Тут на мое счастье входят офицеры, которые уже бывали в музее. Обращаюсь и к ним, в отчаянии повторяя: «Лев Толстой родился на этом диване». Офицерам, видимо, неудобно. Они что-то говорят доктору, и он, сконфуженный, исчезает. Диван плывет на руках наших сторожей наверх, правда, прорванный в пылу борьбы.

Интересно, что доктор, отнимавший диван, на днях рассыпался в любезностях и заявлял: «Люблю Толстого, читаю его с шести лет». (Жаль, что не знаю его фамилии.)
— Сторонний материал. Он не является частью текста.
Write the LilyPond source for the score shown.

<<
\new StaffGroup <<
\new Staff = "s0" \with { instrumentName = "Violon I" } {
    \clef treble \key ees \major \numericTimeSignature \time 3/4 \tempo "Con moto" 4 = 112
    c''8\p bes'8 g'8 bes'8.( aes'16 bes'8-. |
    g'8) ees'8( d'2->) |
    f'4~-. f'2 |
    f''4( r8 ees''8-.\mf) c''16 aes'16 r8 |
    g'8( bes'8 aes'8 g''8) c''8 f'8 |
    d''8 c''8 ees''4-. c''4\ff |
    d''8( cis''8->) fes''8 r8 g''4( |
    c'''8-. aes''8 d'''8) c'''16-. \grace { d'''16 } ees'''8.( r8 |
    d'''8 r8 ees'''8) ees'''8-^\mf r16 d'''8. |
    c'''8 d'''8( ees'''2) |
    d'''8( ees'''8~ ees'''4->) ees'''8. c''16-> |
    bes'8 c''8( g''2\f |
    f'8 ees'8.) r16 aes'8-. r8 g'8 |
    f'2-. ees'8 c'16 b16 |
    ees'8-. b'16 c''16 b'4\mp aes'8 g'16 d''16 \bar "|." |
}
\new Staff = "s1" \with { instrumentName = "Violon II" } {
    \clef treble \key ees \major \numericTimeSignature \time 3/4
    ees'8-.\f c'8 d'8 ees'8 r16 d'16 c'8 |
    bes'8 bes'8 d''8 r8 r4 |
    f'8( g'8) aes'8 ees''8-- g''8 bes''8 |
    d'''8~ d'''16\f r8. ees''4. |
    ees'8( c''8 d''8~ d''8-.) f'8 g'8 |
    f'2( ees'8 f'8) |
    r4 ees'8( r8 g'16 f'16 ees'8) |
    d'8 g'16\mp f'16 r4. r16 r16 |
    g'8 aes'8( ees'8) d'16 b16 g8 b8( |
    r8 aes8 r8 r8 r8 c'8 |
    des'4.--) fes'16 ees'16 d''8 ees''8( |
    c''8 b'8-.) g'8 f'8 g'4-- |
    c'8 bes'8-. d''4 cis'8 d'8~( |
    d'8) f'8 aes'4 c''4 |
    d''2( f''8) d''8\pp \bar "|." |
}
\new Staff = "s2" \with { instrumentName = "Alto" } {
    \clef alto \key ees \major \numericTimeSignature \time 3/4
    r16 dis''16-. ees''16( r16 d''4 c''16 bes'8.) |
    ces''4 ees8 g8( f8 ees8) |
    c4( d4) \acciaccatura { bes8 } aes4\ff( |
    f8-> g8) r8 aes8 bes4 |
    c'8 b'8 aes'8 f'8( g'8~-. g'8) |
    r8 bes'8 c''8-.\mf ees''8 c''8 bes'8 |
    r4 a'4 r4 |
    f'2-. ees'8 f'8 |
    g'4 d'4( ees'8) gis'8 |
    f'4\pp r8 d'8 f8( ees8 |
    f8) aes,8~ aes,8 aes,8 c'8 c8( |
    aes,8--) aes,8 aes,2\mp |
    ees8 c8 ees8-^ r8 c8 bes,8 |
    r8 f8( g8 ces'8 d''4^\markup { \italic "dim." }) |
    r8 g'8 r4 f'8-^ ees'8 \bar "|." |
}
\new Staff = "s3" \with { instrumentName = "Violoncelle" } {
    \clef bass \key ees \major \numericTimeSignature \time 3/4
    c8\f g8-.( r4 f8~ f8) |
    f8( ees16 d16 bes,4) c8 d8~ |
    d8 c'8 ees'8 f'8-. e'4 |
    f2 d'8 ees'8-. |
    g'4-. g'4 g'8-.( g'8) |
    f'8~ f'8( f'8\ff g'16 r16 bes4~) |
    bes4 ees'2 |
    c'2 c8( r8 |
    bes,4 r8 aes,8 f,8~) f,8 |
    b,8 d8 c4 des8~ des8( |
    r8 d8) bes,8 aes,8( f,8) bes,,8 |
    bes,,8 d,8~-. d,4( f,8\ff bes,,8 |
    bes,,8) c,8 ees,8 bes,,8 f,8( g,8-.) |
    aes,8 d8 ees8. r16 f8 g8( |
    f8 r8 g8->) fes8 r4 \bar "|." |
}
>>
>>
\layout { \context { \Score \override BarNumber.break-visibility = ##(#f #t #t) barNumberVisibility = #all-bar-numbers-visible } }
Чувствуем, что трудно будет сохранить не только вещи, но и дом. Растет опасение, что памятник мирового значения усадьба Льва Толстого — погибнет безвозвратно. Немцы не придают музею никакого значения. Князь Демидов, играющий теперь роль коменданта в Ясной Поляне, говорит, что усадьба рассматривается теперь не как музей, а как поместье графов Толстых, которым будто бы и должны распоряжаться только наследники Толстого.

ВОРЫ И ВЕШАТЕЛИ

10—13 ноября. На яснополянском фронте без перемен. Изредка бухают выстрелы дальнобойных орудий. Очевидно, немцы бьют по Туле. Чуть небо прояснится, вылетают наши русские самолеты. Их обстреливают стоящие около школы огромные немецкие зенитки.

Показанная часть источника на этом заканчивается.